* Required work
a - From the forum post about serial communication, extract the passage starting with "Thank you all" and going on through "and approach testing.".
b - Write out the lines of the records starting with the first line and going on through the line with "for publishing: publishing -> published", with each "colour" changed to "color" and nothing else altered. Give only those lines.
───── Source passage ─────
Maciel B Nunes wrote:

  1. wait a startar signal (2 bytes, 0xff and 0xff) from Python code through USART;
  2. replies with an Ack signal (2 bytes, 0xff an 0xff) and

FF is a bad trigger byte, as a serial line idles high, any noise spike that looks like a start bit will look like your trigger! , better to use  ascii control character(s), oh I don't know maybe an ENQ SOH maybe, and for your ack, how about ACK STX maybe.  These characters may be better suited then idle line bytes.

 

I do commend you for breaking your larger project down to byte size functions and proving them out one at a time, better to solve one problem at a time!

Good luck

 

Jim

 

 

 

FF = PI > S.E.T

 

Last Edited: Tue. Apr 26, 2022 - 12:45 PM
  • 1
  • 2
  • 3
  • 4
  • 5
Total votes: 0

Thank you all for your attention!

 

To clarify, this is my TCC (Control and Automation Engineering) project. Before I created this post I did other more basic projects:

  1. first, a simple character echo without using interrupt;
  2. then a simple send an array of bytes using interrupt;
  3. now streaming data using ring-buffer, something closer to what I really intend to do.

 

I intend to implement a communication protocol for sending and receiving boolean, int8, uint8, int16, uint16, int32, uint32 and float32, and I will use the CRC algorithm to check the data integrity. There's still a lot to do, the current code is just for concept checking and approach testing.

 

About hardware troubles: I didn't testes with other arudino board (I have only this one) but a have tested with another Atmega328p chip (a new one). I also tested it with a 9V supply, since this increased the ADC accuracy on another project, I thought it could be a problem with poor or noisy power from the PC's USB port.

 

So, Clawson:

The purpose of the sendStartAck function is to notify the Python code that the start signal has been received and the following data is the array data.

The cli() and sei() in ISR(USART_TX_vect)... was just for verification and I forgot to remove it.

And the 2 subsequentes UDR0 = 'some_bybe': I do this only when I'm sure there's nothing being sent (when UDR0 and the shift register are empty, this is one of the purposes of the done variable), so the first byte is shifted to the shift register before the second byte is loaded in UDR0 (I believe). I tested this in a interrupt driven code sending 255 bytes and it worked fine. Even so, I decided to follow your (and manual's) guidance of always checking the UDRE0 bit before loading a new byte.
───── Input rows ─────
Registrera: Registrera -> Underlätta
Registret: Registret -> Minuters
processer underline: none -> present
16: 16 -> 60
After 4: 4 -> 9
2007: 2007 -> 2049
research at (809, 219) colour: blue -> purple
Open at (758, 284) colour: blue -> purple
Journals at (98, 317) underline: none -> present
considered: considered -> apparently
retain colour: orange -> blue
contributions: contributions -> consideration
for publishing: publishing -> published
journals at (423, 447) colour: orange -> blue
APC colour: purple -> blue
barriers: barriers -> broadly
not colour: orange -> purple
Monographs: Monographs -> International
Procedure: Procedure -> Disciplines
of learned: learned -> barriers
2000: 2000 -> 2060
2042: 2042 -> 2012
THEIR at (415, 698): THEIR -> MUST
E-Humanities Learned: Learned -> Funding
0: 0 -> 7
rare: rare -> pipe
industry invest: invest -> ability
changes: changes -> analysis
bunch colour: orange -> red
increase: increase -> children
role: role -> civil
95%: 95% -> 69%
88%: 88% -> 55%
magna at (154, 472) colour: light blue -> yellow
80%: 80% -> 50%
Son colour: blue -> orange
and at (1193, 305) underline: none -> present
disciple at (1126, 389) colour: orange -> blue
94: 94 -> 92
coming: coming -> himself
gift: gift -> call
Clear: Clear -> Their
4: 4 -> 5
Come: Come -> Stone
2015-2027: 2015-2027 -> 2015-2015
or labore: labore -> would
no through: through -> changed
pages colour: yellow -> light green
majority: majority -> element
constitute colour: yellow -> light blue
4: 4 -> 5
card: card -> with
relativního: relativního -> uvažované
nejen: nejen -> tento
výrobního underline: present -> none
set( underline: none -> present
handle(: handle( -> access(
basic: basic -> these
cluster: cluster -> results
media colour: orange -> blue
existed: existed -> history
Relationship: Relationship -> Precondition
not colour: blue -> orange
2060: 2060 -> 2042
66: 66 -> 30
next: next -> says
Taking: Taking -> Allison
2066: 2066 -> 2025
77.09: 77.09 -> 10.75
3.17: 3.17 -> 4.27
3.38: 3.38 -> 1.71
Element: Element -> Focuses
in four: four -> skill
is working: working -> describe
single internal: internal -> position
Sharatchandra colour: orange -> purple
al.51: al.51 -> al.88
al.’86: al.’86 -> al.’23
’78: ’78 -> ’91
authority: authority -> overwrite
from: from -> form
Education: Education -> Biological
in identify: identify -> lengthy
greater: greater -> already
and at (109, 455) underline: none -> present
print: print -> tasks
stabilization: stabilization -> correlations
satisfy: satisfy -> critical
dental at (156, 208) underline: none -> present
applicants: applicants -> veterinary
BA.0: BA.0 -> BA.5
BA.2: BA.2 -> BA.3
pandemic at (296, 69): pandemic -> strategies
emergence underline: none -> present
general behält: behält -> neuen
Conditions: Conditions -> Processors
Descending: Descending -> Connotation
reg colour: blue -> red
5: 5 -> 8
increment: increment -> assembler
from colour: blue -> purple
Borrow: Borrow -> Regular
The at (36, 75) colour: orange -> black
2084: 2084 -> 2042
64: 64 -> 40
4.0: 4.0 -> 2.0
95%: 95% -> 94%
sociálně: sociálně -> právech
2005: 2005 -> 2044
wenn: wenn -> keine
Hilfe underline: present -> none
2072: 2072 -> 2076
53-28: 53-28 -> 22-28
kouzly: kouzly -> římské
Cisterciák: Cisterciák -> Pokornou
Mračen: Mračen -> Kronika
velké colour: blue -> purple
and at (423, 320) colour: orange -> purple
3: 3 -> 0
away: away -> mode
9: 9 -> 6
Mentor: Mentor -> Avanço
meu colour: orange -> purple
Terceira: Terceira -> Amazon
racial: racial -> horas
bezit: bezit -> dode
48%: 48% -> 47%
─────
* Expected answers
a -
Thank you all for your attention!

 

To clarify, this is my TCC (Control and Automation Engineering) project. Before I created this post I did other more basic projects:

  1. first, a simple character echo without using interrupt;
  2. then a simple send an array of bytes using interrupt;
  3. now streaming data using ring-buffer, something closer to what I really intend to do.

 

I intend to implement a communication protocol for sending and receiving boolean, int8, uint8, int16, uint16, int32, uint32 and float32, and I will use the CRC algorithm to check the data integrity. There's still a lot to do, the current code is just for concept checking and approach testing.

b -
Registrera: Registrera -> Underlätta
Registret: Registret -> Minuters
processer underline: none -> present
16: 16 -> 60
After 4: 4 -> 9
2007: 2007 -> 2049
research at (809, 219) color: blue -> purple
Open at (758, 284) color: blue -> purple
Journals at (98, 317) underline: none -> present
considered: considered -> apparently
retain color: orange -> blue
contributions: contributions -> consideration
for publishing: publishing -> published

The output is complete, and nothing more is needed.